EXERCISE =>
The answer is a number and nothing else: the count of lines in these entries containing the word "serviceModel".

INPUT DATA =>
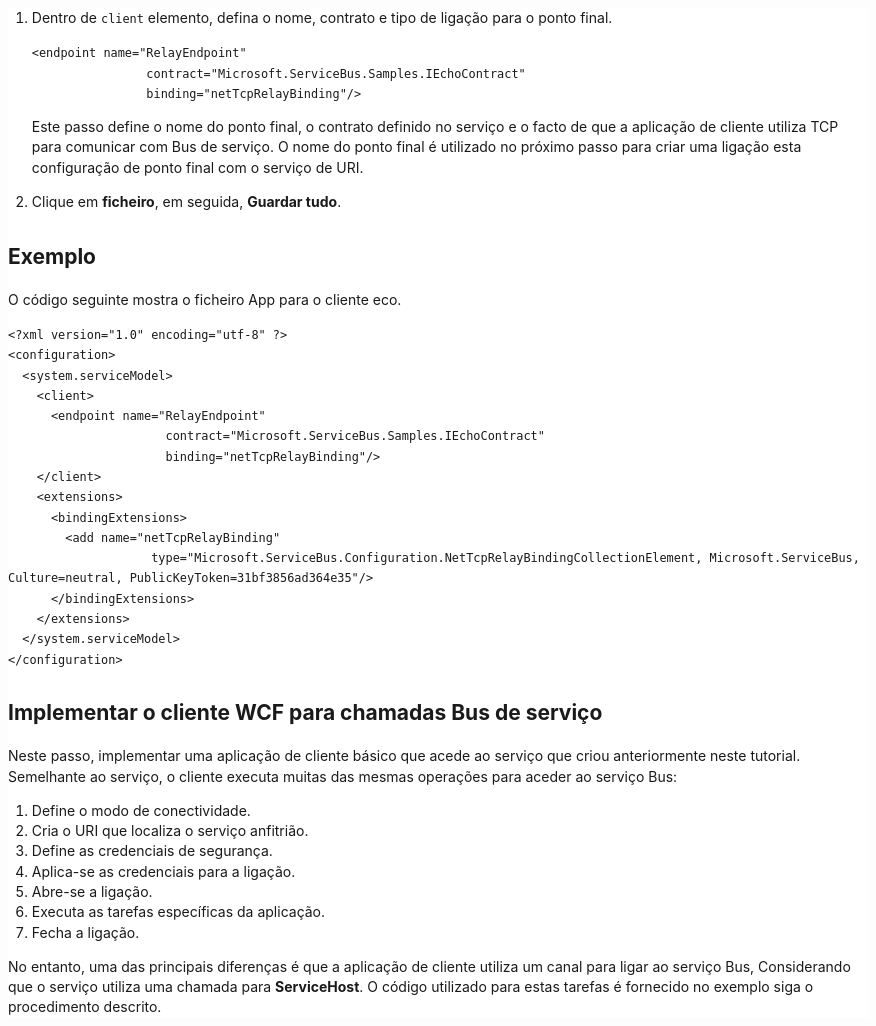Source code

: 1. Dentro de `client` elemento, defina o nome, contrato e tipo de ligação para o ponto final.

    ```
    <endpoint name="RelayEndpoint"
                    contract="Microsoft.ServiceBus.Samples.IEchoContract"
                    binding="netTcpRelayBinding"/>
    ```

    Este passo define o nome do ponto final, o contrato definido no serviço e o facto de que a aplicação de cliente utiliza TCP para comunicar com Bus de serviço. O nome do ponto final é utilizado no próximo passo para criar uma ligação esta configuração de ponto final com o serviço de URI.

1. Clique em **ficheiro**, em seguida, **Guardar tudo**.

## <a name="example"></a>Exemplo

O código seguinte mostra o ficheiro App para o cliente eco.

```
<?xml version="1.0" encoding="utf-8" ?>
<configuration>
  <system.serviceModel>
    <client>
      <endpoint name="RelayEndpoint"
                      contract="Microsoft.ServiceBus.Samples.IEchoContract"
                      binding="netTcpRelayBinding"/>
    </client>
    <extensions>
      <bindingExtensions>
        <add name="netTcpRelayBinding"
                    type="Microsoft.ServiceBus.Configuration.NetTcpRelayBindingCollectionElement, Microsoft.ServiceBus, Culture=neutral, PublicKeyToken=31bf3856ad364e35"/>
      </bindingExtensions>
    </extensions>
  </system.serviceModel>
</configuration>
```

## <a name="implement-the-wcf-client-to-call-service-bus"></a>Implementar o cliente WCF para chamadas Bus de serviço

Neste passo, implementar uma aplicação de cliente básico que acede ao serviço que criou anteriormente neste tutorial. Semelhante ao serviço, o cliente executa muitas das mesmas operações para aceder ao serviço Bus:

1. Define o modo de conectividade.
1. Cria o URI que localiza o serviço anfitrião.
1. Define as credenciais de segurança.
1. Aplica-se as credenciais para a ligação.
1. Abre-se a ligação.
1. Executa as tarefas específicas da aplicação.
1. Fecha a ligação.

No entanto, uma das principais diferenças é que a aplicação de cliente utiliza um canal para ligar ao serviço Bus, Considerando que o serviço utiliza uma chamada para **ServiceHost**. O código utilizado para estas tarefas é fornecido no exemplo siga o procedimento descrito.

SOLUTION TO THE PROBLEM =>
2